I took Faustina for her one-month checkup today. Where she also got the second installment of the hep-B vaccine.
I love her doctor: a young woman, perhaps a couple years younger than me (women her age always remind me of my sister and so I suspect I have a particular fondness for them), an immigrant (like me) if Indian descent (not like me) married to an American (like me, sort of). See how much I focus on things that are “like” for me? I like those. But more importantly: she takes as much time as I need, for questions, reassurance, even to chat, because that is how you make a new mom comfortable.
She was sick at Faustina’s first doctor’s appointment, the one two days after we brought her home from the hospital, and we got an older doctor from the practice. A sixty-something man, very kind, very old-school. I liked him well enough too, except that of the fifteen minutes he spent with us he took five to discuss Faustina and her health issues and ten to talk about where to go fishing in New Jersey with A. He even wrote down some the URLs of some fishing web sites he liked, on a piece of paper that (in hindsight) must have contained the vitamin information that our real doctor gave us again today.

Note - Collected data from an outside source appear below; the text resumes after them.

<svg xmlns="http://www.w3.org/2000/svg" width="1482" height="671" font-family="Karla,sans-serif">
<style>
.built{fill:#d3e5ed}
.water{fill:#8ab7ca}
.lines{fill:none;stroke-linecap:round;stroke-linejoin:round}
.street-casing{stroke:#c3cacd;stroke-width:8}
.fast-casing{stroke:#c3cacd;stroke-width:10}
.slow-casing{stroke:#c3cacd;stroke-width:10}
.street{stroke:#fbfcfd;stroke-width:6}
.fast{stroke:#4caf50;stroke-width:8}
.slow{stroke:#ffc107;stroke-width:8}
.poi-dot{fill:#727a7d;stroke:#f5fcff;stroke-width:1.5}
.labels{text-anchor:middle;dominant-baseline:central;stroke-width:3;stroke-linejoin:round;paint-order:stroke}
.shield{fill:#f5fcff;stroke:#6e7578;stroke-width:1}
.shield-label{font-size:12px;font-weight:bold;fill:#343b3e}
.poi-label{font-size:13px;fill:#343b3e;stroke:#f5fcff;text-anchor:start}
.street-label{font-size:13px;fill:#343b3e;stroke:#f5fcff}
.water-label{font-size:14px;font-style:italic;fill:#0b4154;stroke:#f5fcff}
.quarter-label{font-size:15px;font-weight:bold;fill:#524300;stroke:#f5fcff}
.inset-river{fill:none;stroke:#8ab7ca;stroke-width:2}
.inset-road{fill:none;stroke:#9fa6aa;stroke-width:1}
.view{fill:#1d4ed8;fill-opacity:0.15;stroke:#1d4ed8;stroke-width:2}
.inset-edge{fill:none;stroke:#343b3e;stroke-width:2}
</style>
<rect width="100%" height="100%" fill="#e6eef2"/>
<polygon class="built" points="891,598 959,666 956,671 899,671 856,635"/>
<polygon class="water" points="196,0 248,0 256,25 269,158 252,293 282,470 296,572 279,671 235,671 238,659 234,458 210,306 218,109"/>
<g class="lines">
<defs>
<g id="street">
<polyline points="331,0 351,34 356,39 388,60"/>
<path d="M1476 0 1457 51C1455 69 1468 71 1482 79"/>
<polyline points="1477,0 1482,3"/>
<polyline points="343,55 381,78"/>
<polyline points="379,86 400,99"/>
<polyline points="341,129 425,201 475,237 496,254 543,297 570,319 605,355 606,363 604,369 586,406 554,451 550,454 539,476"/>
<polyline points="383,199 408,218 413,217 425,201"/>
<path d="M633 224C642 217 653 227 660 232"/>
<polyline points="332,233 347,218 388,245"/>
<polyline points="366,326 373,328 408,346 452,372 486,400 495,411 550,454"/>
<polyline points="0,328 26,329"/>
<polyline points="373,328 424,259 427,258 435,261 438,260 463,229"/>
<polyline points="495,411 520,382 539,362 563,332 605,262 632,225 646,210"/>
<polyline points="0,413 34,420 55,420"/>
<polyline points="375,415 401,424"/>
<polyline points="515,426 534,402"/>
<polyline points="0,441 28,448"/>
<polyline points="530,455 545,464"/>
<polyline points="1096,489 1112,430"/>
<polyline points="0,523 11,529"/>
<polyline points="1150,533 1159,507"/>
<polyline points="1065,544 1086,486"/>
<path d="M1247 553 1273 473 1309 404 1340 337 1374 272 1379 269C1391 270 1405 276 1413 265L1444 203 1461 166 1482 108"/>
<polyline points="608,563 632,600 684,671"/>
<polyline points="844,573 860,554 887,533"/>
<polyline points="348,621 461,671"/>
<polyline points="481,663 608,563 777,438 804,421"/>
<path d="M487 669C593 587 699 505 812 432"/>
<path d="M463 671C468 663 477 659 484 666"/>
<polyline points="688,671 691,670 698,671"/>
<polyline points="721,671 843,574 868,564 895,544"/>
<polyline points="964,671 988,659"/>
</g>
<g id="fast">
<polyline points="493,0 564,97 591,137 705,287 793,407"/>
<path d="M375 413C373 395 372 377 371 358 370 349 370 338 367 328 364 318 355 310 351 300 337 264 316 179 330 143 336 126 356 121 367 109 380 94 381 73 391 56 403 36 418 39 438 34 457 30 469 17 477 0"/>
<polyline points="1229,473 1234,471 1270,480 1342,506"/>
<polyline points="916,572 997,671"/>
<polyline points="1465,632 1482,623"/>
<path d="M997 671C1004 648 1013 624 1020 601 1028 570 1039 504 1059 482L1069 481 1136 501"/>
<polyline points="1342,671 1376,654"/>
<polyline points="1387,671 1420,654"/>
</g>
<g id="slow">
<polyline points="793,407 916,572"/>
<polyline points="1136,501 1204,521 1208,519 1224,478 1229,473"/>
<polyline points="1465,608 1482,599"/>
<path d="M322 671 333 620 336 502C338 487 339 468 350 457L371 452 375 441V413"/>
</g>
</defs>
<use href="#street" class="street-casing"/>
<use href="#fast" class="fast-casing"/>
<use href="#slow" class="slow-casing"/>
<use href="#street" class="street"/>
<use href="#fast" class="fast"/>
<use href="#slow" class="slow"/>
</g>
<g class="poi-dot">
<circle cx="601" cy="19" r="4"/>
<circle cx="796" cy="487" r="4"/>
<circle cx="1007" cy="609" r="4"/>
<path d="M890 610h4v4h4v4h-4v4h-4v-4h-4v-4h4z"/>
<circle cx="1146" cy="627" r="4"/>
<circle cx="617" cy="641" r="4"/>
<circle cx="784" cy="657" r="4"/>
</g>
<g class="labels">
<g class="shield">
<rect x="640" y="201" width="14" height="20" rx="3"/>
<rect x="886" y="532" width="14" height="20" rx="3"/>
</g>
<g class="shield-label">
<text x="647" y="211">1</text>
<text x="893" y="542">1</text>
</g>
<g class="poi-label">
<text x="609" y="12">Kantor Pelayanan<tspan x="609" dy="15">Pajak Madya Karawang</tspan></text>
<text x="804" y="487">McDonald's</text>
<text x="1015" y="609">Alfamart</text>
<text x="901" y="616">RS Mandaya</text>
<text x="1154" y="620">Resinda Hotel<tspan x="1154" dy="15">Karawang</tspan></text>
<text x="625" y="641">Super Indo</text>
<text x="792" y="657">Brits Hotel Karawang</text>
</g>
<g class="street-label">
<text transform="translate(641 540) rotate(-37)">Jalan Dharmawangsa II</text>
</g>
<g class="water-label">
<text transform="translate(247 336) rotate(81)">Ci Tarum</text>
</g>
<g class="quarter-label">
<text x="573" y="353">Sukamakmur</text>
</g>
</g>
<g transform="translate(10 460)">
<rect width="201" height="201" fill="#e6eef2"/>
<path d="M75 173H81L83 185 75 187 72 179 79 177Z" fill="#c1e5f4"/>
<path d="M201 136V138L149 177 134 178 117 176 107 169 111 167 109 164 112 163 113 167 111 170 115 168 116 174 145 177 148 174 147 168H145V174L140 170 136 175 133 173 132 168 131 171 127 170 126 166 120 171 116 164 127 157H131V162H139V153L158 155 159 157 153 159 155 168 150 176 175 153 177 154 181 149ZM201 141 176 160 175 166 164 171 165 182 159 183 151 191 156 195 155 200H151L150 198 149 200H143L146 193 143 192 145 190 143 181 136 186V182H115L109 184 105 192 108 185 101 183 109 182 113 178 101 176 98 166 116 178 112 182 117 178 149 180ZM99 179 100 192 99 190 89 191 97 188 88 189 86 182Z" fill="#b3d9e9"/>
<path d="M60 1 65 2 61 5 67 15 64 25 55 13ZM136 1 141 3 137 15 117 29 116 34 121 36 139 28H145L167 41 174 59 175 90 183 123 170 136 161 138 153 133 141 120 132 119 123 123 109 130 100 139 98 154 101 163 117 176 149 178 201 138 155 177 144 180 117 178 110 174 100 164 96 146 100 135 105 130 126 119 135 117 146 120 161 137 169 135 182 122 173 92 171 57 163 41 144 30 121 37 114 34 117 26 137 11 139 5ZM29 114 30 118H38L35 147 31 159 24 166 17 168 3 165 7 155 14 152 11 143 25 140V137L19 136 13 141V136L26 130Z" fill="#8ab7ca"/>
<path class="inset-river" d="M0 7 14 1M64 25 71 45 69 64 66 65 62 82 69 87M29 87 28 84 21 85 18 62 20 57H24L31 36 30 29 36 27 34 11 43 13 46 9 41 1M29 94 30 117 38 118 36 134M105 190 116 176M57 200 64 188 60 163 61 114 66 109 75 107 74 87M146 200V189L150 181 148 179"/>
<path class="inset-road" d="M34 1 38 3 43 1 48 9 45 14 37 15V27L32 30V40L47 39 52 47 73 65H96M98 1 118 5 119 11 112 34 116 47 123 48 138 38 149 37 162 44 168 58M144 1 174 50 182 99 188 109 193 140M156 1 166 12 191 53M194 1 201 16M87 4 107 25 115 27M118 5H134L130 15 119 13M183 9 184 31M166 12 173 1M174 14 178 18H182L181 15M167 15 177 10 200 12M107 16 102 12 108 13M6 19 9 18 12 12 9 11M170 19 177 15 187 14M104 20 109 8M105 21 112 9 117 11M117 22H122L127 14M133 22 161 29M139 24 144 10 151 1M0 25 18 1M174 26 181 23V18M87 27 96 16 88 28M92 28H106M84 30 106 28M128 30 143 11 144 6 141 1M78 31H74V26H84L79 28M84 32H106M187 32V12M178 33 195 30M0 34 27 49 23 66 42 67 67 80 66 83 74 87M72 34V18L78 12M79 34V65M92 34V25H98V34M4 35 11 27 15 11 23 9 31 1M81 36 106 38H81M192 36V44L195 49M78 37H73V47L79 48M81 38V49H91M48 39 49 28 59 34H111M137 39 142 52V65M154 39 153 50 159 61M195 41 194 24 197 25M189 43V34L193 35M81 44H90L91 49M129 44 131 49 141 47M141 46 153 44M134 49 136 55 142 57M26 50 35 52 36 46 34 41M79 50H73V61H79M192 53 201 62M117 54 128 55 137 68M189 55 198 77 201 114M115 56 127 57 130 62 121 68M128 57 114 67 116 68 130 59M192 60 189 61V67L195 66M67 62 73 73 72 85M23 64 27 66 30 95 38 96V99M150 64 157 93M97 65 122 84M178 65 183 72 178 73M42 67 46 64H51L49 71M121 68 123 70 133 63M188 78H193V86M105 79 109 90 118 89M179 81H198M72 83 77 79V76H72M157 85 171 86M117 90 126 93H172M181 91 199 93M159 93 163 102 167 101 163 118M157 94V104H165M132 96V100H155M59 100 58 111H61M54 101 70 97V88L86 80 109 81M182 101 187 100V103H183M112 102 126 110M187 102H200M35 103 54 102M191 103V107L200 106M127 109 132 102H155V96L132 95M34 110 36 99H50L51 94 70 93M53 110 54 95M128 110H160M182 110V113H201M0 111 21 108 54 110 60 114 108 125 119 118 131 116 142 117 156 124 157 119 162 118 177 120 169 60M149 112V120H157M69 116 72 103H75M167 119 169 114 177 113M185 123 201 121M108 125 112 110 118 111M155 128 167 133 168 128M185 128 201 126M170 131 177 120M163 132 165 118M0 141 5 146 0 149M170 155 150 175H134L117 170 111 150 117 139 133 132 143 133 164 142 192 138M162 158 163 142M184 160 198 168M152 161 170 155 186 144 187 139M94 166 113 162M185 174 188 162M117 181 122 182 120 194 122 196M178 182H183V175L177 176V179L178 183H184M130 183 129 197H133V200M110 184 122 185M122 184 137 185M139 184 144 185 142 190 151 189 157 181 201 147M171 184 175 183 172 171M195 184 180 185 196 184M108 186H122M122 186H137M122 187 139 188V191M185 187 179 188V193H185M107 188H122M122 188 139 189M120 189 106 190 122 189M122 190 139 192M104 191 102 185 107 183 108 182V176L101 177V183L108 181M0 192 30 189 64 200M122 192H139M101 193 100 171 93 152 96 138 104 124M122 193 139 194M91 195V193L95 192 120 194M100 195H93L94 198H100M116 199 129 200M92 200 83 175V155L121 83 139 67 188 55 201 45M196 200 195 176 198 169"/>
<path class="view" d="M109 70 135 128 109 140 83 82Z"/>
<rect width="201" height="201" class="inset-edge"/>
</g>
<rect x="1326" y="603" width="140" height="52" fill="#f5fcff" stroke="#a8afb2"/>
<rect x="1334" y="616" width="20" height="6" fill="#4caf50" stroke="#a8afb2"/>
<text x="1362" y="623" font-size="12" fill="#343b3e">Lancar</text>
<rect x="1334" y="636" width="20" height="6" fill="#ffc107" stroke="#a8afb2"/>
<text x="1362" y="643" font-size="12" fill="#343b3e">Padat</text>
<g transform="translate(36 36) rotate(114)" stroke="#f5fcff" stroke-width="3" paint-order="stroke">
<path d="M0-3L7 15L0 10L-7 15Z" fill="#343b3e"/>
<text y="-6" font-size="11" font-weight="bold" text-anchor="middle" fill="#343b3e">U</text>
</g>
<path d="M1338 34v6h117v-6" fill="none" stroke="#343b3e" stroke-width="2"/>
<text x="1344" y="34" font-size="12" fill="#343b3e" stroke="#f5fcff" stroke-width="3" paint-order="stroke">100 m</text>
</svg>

Sure, he also noted that Faustina is beautiful, and completely normal, and has good suction (seriously: she does have good suction) and was clearly not going to worry himself over a baby who is completely fine. So it’s not that I was mad at him. And in a different time and different place, I’d have been very happy with him as our pediatrician. But I don’t live in that time or place and prefer our real pediatrician, who is chatty and young and talks to me about babies and children and is like a girlfriend. I’ve discovered I prefer girlfriend-ish doctors in general.
At today’s visit, Faustina got weighed and measured. She’s smack in the middle of all charts, in terms of both her size and her growth curve: she’s that elusive Completely Average-Sized Baby. Then the minute the weighing was done, when I picked her up off the scale and held her small naked body close so she wouldn’t get cold, she sprung a leak and peed all over me. Fun, isn’t it? Lucky that a month-old baby’s pee is just a clear, odorless liquid that dries within minutes. Because as soon as that was dry, my right boob decided it was time for Faustina to eat and joined her in leakage.
After that, the only thing that remained were being told she’s fine (again), being given the infant vitamin information (again), and Faustina getting a hep-B shot (again). That last part did not go as quickly as last time because right after she got it she began wailing like she’d just experienced the greatest, most unfair betrayal of her young life. Which I suppose is just about right. Except that afterwards it all got better because my right boob won and Faustina got fed in an empty examination room. I’m finding I’m becoming more selfish and demanding as a mother because I totally made the nurse who gave her her shot carry all our stuff over to the empty exam room for us. Because I had to focus on holding only my sweet little baby and nothing else.